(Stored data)
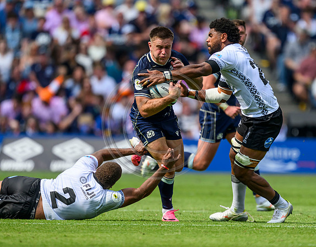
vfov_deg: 1.6
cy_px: 134
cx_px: 187
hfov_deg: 2.0
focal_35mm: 980
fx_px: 9090
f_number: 4
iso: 500
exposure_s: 1/3200
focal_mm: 560
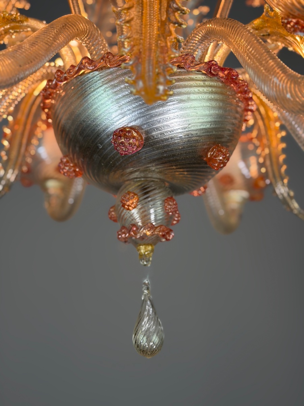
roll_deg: -0.8
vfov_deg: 39.7
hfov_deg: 30.3
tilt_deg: +16.8
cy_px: 203
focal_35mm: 48
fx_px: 562
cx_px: 152
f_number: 1.78
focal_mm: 6.76
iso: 100
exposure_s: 1/100
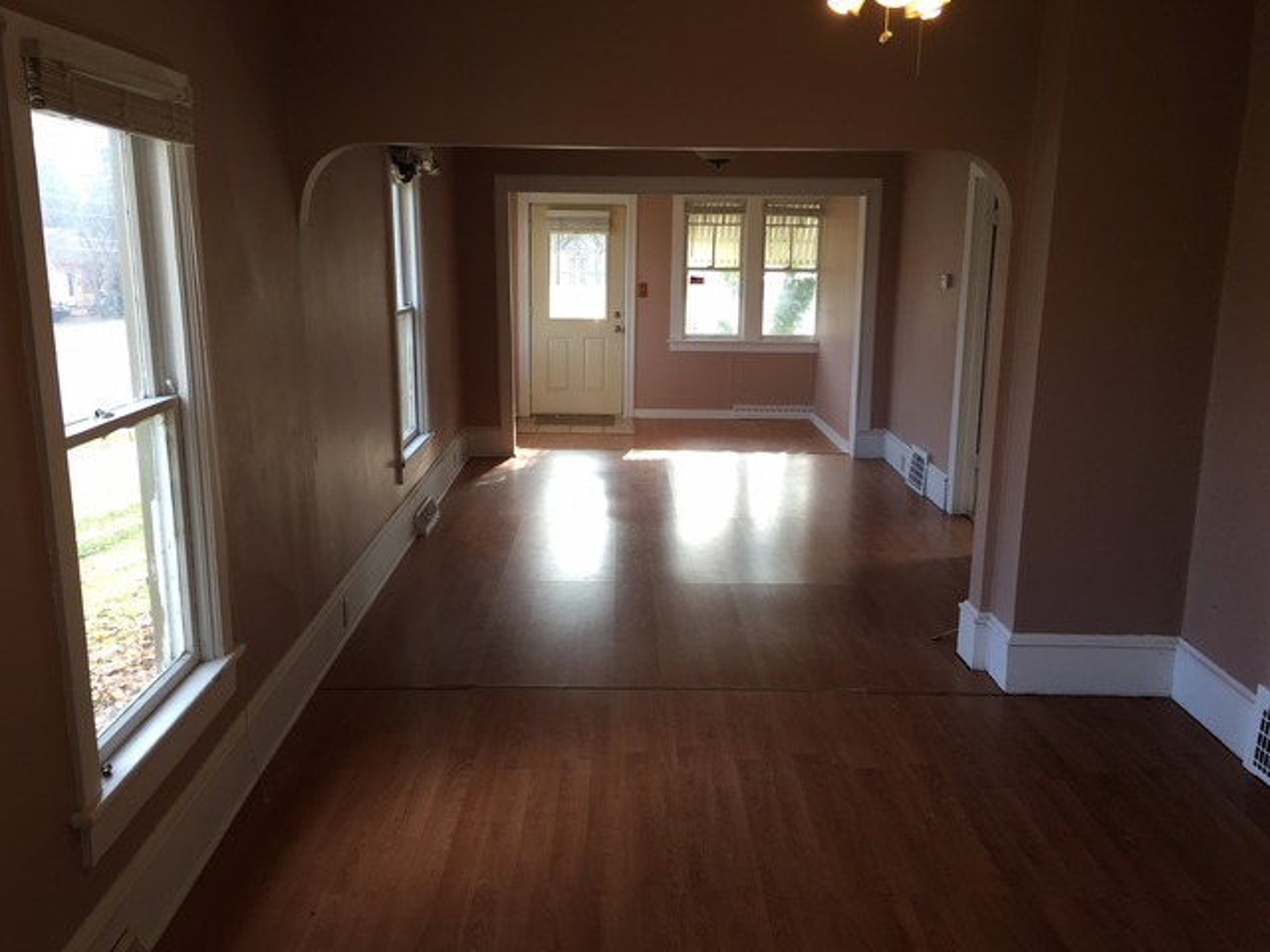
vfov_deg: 48.2
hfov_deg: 61.7
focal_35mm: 29
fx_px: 1064
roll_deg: -0.6
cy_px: 476
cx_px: 635
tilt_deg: -11.2
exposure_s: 1/60
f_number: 2.2
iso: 32
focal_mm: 4.15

**WORK REQUIRED**:
The entries above should be reproduced exactly, without their pictures.

**COMPLETED TASK**:
vfov_deg: 1.6
cy_px: 134
cx_px: 187
hfov_deg: 2.0
focal_35mm: 980
fx_px: 9090
f_number: 4
iso: 500
exposure_s: 1/3200
focal_mm: 560
roll_deg: -0.8
vfov_deg: 39.7
hfov_deg: 30.3
tilt_deg: +16.8
cy_px: 203
focal_35mm: 48
fx_px: 562
cx_px: 152
f_number: 1.78
focal_mm: 6.76
iso: 100
exposure_s: 1/100
vfov_deg: 48.2
hfov_deg: 61.7
focal_35mm: 29
fx_px: 1064
roll_deg: -0.6
cy_px: 476
cx_px: 635
tilt_deg: -11.2
exposure_s: 1/60
f_number: 2.2
iso: 32
focal_mm: 4.15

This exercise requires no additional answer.